*** TEXT Section Begins ***

Acute in vitro Nephrotoxicity of Three Brominated Flame Retardants

Brominated flame retardants (BFRs) are organohalogens commonly added to commercial products such as computers, electronics, textiles and furniture to reduce their flammability. BFRs have significant environmental persistence and are reported to be detected in human blood and breastmilk. In particular, tetrabromobisphenol A (TBBPA), hexabromocyclododecane (HBCD), and polybrominated diphenyl ethers (PBDEs) occupy nearly 20 percent of the global flame retardant market and are suggested to have adverse effects on humans and wildlife. As such, the mechanisms of BFR‐induced toxicity are actively being explored under the U.S. EPA Toxic Substance Control Act. We previously determined the effects of TBBPA, HBCD, and BDE 47 on cell viability in rat (NRK 52E), adult human (HK‐2 and RPTEC), and human embryonic (HEK‐293) kidney cells after 48 hours, and demonstrated that these compounds induce concentration‐dependent effects on MTT staining. Assessment of the mechanism of cell death using annexin V staining and propidium iodide (PI) staining showed that all three compounds induce apoptosis in these cells. We subsequently performed RNAseq and pathway analysis in these cells to identify key signaling pathways involved in the mechanism of BFR‐induced toxicity. Furthermore, we explored how BFR nephrotoxicity impacts neighboring cells by treating human fibroblasts with conditioned media from BFR‐treated kidney cells and measuring morphological, molecular, and functional changes in fibroblast activation using RT‐PCR, wound healing and high content image analysis. Ultimately, these data will aid future studies concerning the molecular mechanisms of BFR toxicity in kidney cells and how this impacts kidney epithelia‐fibroblast crosstalk using chronic exposure at environmentally relevant doses.

*** TEXT Section Ends ***
*** ENTRIES SHOWN Section Begins ***

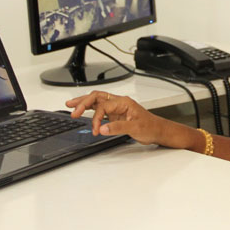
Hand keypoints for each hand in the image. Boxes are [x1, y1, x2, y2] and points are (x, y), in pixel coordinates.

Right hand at [65, 90, 180, 146]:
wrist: (158, 131)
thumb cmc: (151, 126)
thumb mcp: (135, 128)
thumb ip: (118, 127)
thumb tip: (102, 128)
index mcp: (123, 102)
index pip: (103, 106)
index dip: (97, 118)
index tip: (96, 130)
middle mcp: (119, 103)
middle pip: (96, 98)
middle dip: (83, 102)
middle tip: (72, 109)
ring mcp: (116, 109)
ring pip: (96, 102)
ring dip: (84, 104)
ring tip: (71, 106)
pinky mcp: (115, 116)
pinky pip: (100, 110)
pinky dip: (90, 111)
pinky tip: (83, 112)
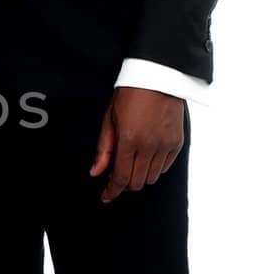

*** ENTRIES SHOWN Section Ends ***

■ WHAT YOU WILL DO
[A] Translate this sentence from the text on brominated flame retardants into Spanish: "Assessment of the mechanism of cell death using annexin V staining and propidium iodide (PI) staining showed that all three compounds induce apoptosis in these cells."
[B] According to the text on brominated flame retardants, what share of the global flame retardant market do TBBPA, HBCD, and PBDEs occupy?
The items have no connection to the text on brominated flame retardants.

■ OUTPUTS IN ORDER
[A] La evaluación del mecanismo de muerte celular mediante tinción con anexina V y tinción con yoduro de propidio (PI) mostró que los tres compuestos inducen apoptosis en estas células.

[B] Nearly 20 percent.